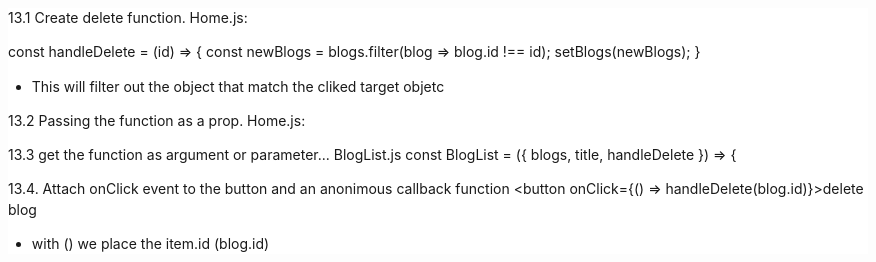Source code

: 

13.1 Create delete function. Home.js:

  const handleDelete = (id) => {
    const newBlogs = blogs.filter(blog => blog.id !== id);
    setBlogs(newBlogs);
  }
* This will filter out the object that match the cliked target objetc

13.2 Passing the function as a prop. Home.js:
      <BlogList blogs={blogs} title="All Blogs" handleDelete={handleDelete} />

13.3 get the function as argument or parameter... BlogList.js
const BlogList = ({ blogs, title, handleDelete }) => {

13.4. Attach onClick event to the button and an anonimous callback function <handleDelete>
          <button onClick={() => handleDelete(blog.id)}>delete blog</button>
* with () we place the item.id (blog.id)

==================================================

All lines from the one that contains "13.4. Attach onClick" through the end of the material are to be quoted exactly, with both ends included.

OUTPUT FOR THIS EXERCISE
13.4. Attach onClick event to the button and an anonimous callback function <handleDelete>
          <button onClick={() => handleDelete(blog.id)}>delete blog</button>
* with () we place the item.id (blog.id)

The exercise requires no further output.